Por su parte, Jesús subía continuamente al monte, solo o con sus discípulos, logrando unos niveles de conciencia y comunión con el Amor Infinito, que son un regalo para nosotros, sus discípulos y seguidores. También nosotros necesitamos, más que grandes elucubraciones, subir constantemente la “montaña” de nuestra propia conciencia, con la ayuda de un lugar geográfico que nos invite a apartarnos del ruido y de la rutina superficial.
2) Adoración y duda
Ante un Jesús que se manifiesta en la “montaña”, en la que se identifica con la Divinidad, los discípulos experimentan un doble movimiento: de adoración y de duda. Por una parte, sienten la necesidad de postrarse y reconocer esta presencia de la Divinidad en el Maestro, porque sólo con la adoración uno puede acercarse al misterio de Dios. Las palabras sobran o casi parecen a veces como una “blasfemia”, ya que nunca las palabras pueden contener la realidad que uno apenas alcanza a vislumbrar desde lo hondo de su conciencia. Por eso los discípulos experimentan también la duda, porque, por una parte, parece casi imposible que Dios se nos manifieste en nuestra pequeñez y, por otra, somos conscientes que todas nuestras palabras y conceptos se quedan cortos y, en alguna medida, son falsos. Nuestros conceptos sobre Dios son siempre limitados y deben ser constantemente corregidos, con la ayuda de la duda, que nos obliga a no “sentarnos” en lo aparentemente ya comprendido.
3) El nombre de Dios
Los pueblos, culturas y religiones intentan acercarse, como pueden, al misterio de Dios, dándole nombres según sus propias experiencias culturales. Israel ha preferido abstenerse de darle nombre, porque comprendió que es innombrable. Cuando uno da nombre a una cosa, de alguna manera, toma posesión de ella y la manipula. Pero de Dios no se puede tomar posesión ni se lo puede manipular. De hecho, Jesús tampoco le da un nombre. Lo que Jesús hace es hablarnos del Padre, de su experiencia de identificación y comunión con Él y del Espíritu que ambos comparten. Y manda a sus discípulos bautizar “en el nombre del Padre, del Hijo y del Espíritu”. Al bautizar, no damos nombre a Dios, sino que somos nosotros quienes, en su nombre, somos consagrados, para ser parte de esta “familia” divina. Nosotros –y toda la humanidad– estamos llamados a ser parte de este misterio divino, uno y múltiple.
4) Dios-Comunión
Las religiones más importantes se han esforzado por llegar a la elaboración del concepto de un Dios único. Y ese es un dato importante. Pero Jesús, desde su experiencia en la “montaña” de su conciencia, nos manifiesta que Dios, siendo único, no es “monolítico” sino plural; no es “individualista” sino comunitario. De la misma manera nosotros, creados a imagen de Dios, somos llamados a vivir en comunidad. Ninguno de nosotros es completo en sí mismo, sino que necesita de los otros para parecerse a Dios Padre, Hijo y Espíritu. Cuando uno niega a un miembro de su comunidad está negando a Dios. Por eso adorar a Dios es acogerlo, al mismo tiempo, en el santuario de la propia conciencia y en la realidad concreta de cada ser humano, en su maravillosa singularidad y diversidad.

--- --- ---

## Consigna del ejercicio
Reproduce tal cual el pasaje del texto para leer que empieza en las palabras "Por su parte, Jesús" y termina tras "la rutina superficial.".

## Datos registrados
--- --- ---

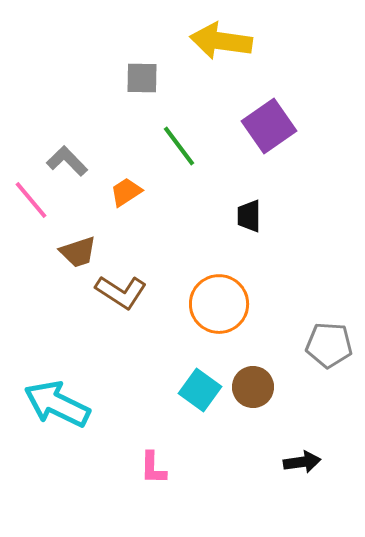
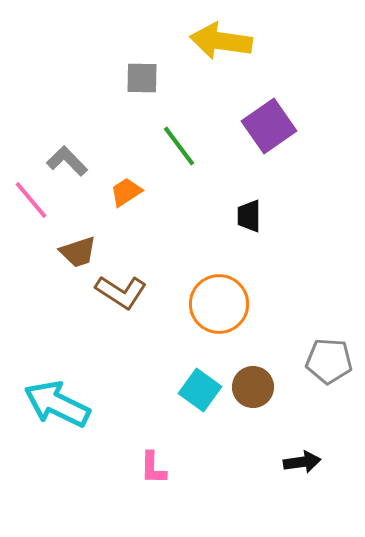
gray pentagon: moved 16 px down
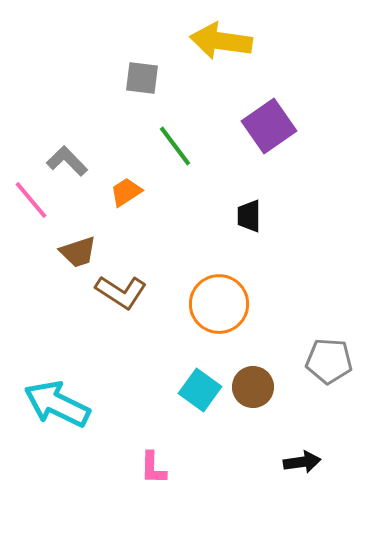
gray square: rotated 6 degrees clockwise
green line: moved 4 px left
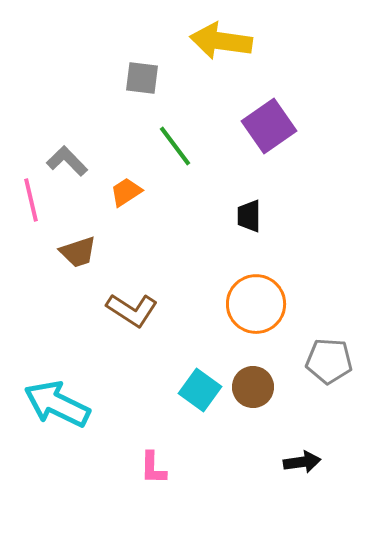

--- --- ---

## Respuesta completa
Por su parte, Jesús subía continuamente al monte, solo o con sus discípulos, logrando unos niveles de conciencia y comunión con el Amor Infinito, que son un regalo para nosotros, sus discípulos y seguidores. También nosotros necesitamos, más que grandes elucubraciones, subir constantemente la “montaña” de nuestra propia conciencia, con la ayuda de un lugar geográfico que nos invite a apartarnos del ruido y de la rutina superficial.